There are clear differences between the effects of disinhibition in the neocortex and in the thalamus. Application of BMI in the thalamus shifts slow-wave neocortical oscillations in the delta range or spindle oscillations to synchronized oscillations at 3 Hz (von Krosigk et al., 1993; Steriade and Contreras, 1998; Castro-Alamancos, 1999). In contrast, application of BMI in the neocortex does not shift the frequency range of delta activity. It simply enhances the amplitude of the slow-wave oscillations, giving rise to high-amplitude discharges at ∼1 Hz. Furthermore, whereas blockade of GABA_Breceptors in the thalamus abolishes the 3 Hz discharges generated by thalamic BMI, the same manipulation in the neocortex after BMI application results in an increase in the number of negative spikes in the discharge. This enhances the discharge duration and forms a recurring rhythmic oscillation at ∼10 Hz. GABA_Breceptor antagonists in neocortical slices also enhance paroxysmal discharges induced by BMI (Sutor and Luhmann, 1998).

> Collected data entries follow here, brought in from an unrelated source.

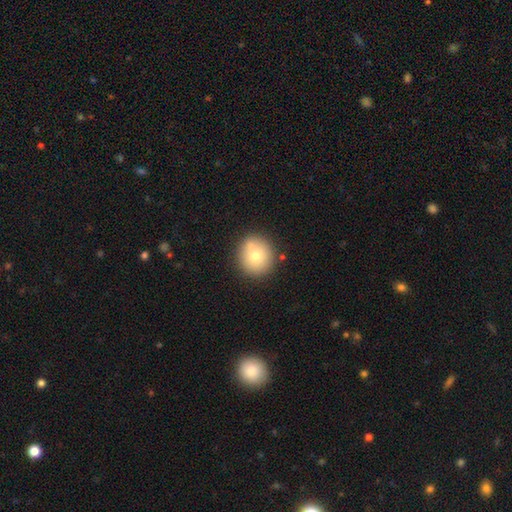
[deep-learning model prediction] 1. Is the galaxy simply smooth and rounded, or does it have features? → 73% smooth, 17% featured or disk, 10% star or artifact.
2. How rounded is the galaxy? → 91% round, 8% in between, 1% cigar-shaped.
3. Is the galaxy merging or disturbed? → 78% none, 10% minor disturbance, 9% merger, 3% major disturbance.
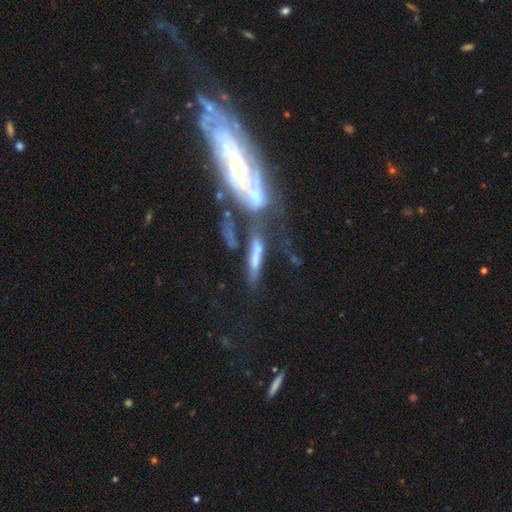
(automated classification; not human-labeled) Overall: featured or disk (47%; smooth 40%). Merging: merger (54%; none 19%).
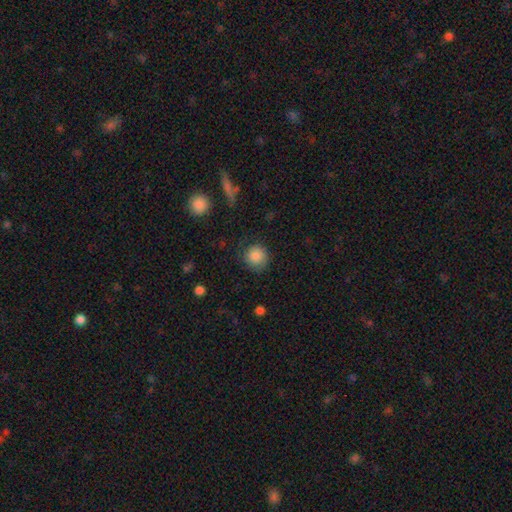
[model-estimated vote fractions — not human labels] The model was most divided on "merging": none: 79%, minor disturbance: 14%, major disturbance: 5%, merger: 1%. More confident: how rounded — round (92%); smooth or featured — smooth (85%).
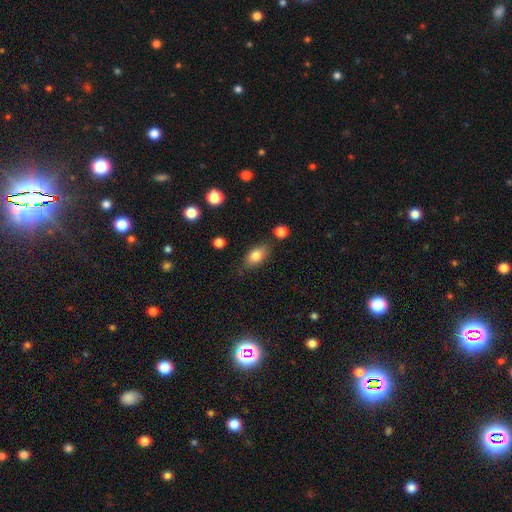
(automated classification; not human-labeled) smooth-or-featured: smooth: 81% | featured or disk: 11% | star or artifact: 8%
  how-rounded: in between: 86% | round: 10% | cigar-shaped: 4%
  merging: none: 77% | minor disturbance: 16% | major disturbance: 4% | merger: 4%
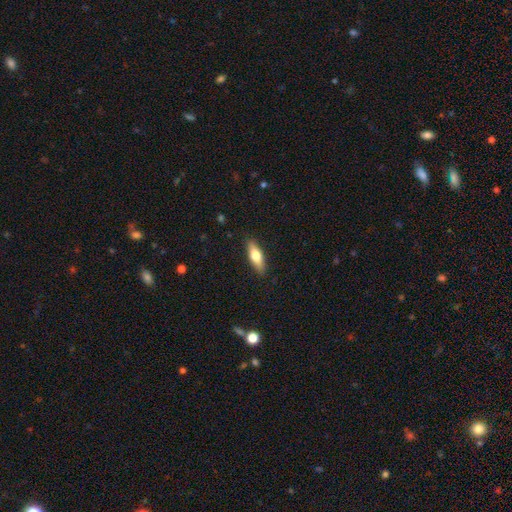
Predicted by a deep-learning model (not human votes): A smooth galaxy with no disk features (68%) that is in between round and cigar-shaped (54%). Merging: none (88%).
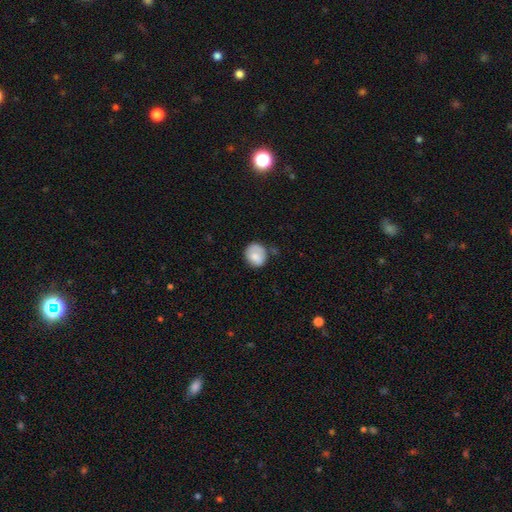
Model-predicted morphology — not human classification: smooth_or_featured: smooth (p=0.73) [alt: featured or disk p=0.20]
how_rounded: round (p=0.73) [alt: in between p=0.26]
merging: none (p=0.60) [alt: minor disturbance p=0.27]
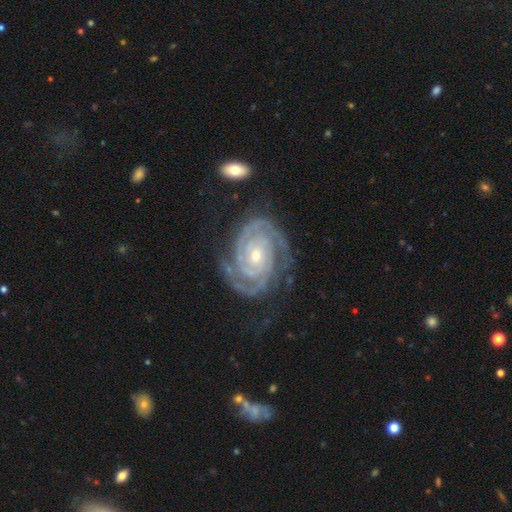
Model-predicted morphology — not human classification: Smooth or featured? Predicted: featured or disk (p=0.94). Edge-on disk? Predicted: no (p=0.98). Bar? Predicted: no (p=0.66). Spiral arms? Predicted: yes (p=0.99). Spiral winding? Predicted: tight (p=0.83). Spiral arm count? Predicted: 2 (p=0.73). Bulge size? Predicted: small (p=0.60). Merging? Predicted: none (p=0.76).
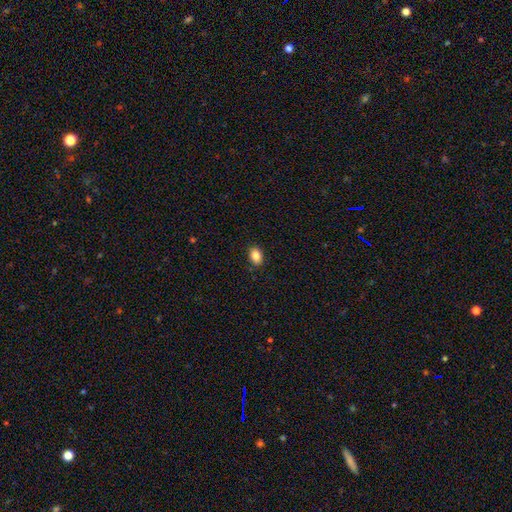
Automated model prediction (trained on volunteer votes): smooth 85%, star or artifact 9%, featured or disk 6%. Down the decision tree: how rounded — in between (80%); merging — none (89%).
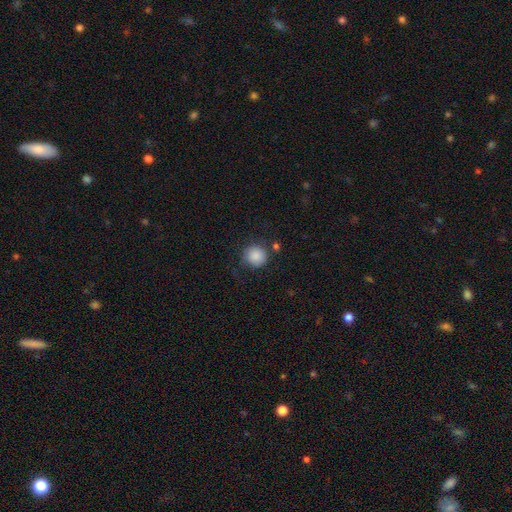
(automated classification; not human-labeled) Smooth or featured? Predicted: smooth (p=0.87). How rounded? Predicted: round (p=0.93). Merging? Predicted: none (p=0.74).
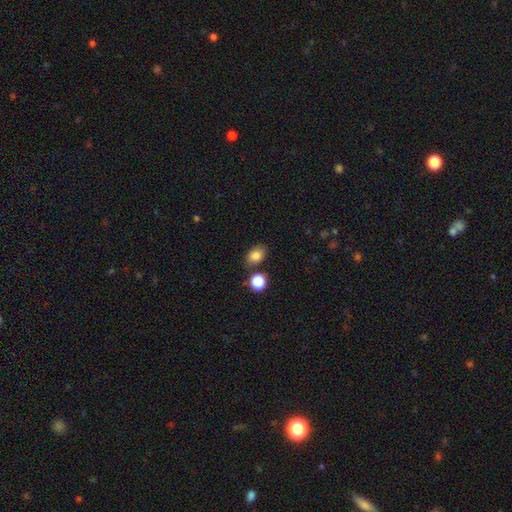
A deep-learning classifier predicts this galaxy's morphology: Q: Smooth or featured?
A: smooth (84%); runner-up: star or artifact (10%)
Q: How rounded?
A: in between (75%); runner-up: round (24%)
Q: Merging?
A: none (76%); runner-up: minor disturbance (12%)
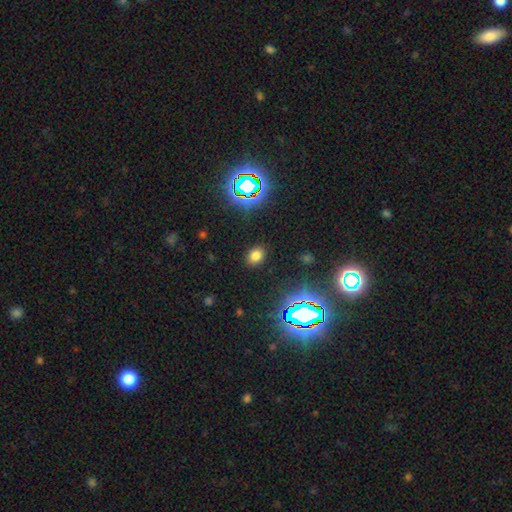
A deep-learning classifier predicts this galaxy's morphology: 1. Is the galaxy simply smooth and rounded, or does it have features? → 71% smooth, 22% star or artifact, 7% featured or disk.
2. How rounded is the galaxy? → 63% in between, 36% round, 1% cigar-shaped.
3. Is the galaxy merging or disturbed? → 88% none, 8% minor disturbance, 3% major disturbance, 1% merger.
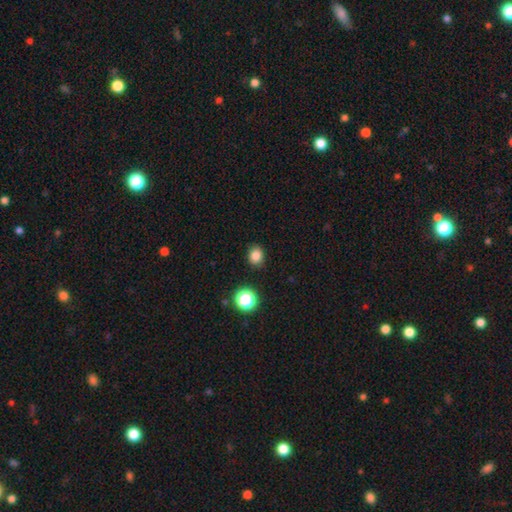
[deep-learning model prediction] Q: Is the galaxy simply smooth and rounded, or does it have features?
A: smooth — 83%.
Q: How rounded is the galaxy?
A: round — 60%.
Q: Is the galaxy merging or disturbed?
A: none — 88%.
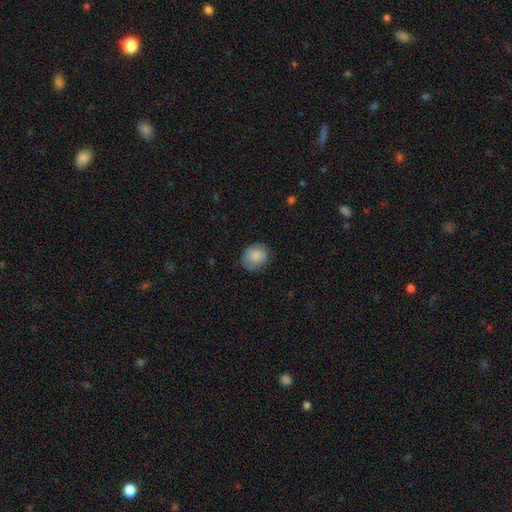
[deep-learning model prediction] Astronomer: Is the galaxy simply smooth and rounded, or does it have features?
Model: smooth — 83%.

Early studies in cats have shown that application of the GABA_A receptor antagonist penicillin in neocortex results in the production of discharges consisting of a negative spike followed by a positive wave that recur continuously every 1–3 sec (Ralston, 1958; Matsumoto and Ajmone-Marsan, 1964a). This pattern agrees with the present results obtained in the rat using BMI. However, in cats, this continuous activity is interrupted by seizures that occur spontaneously or “helped” by local repetitive stimulation (Ralston, 1958; Matsumoto and Ajmone-Marsan, 1964b). It has been proposed that these seizures develop from rhythmical “afterdischarges” that follow some of the slowly recurring spike and wave discharges (Ralston, 1958). These afterdischarges are very similar to the ∼10 Hz oscillations observed in the present study after GABA_A and GABA_B receptor block. Recent work in the cat has further characterized these activities (Neckelmann et al., 1998, 2000; Steriade et al., 1998;Timofeev et al., 1998; Steriade and Amzica, 1999). As with the present results, the slow spike or polyspike wave complexes (2–3 Hz) and the fast runs (10–15 Hz) described in cats do not require the thalamus (Neckelmann et al., 1998; Steriade and Contreras, 1998; Steriade et al., 1998; Timofeev et al., 1998). Likely, the slow spike or polyspike wave complexes observed in cats are similar to the ∼1 Hz discharges described in the present study, whereas the fast runs observed in cats are similar to the ∼10 Hz discharges described in the present study.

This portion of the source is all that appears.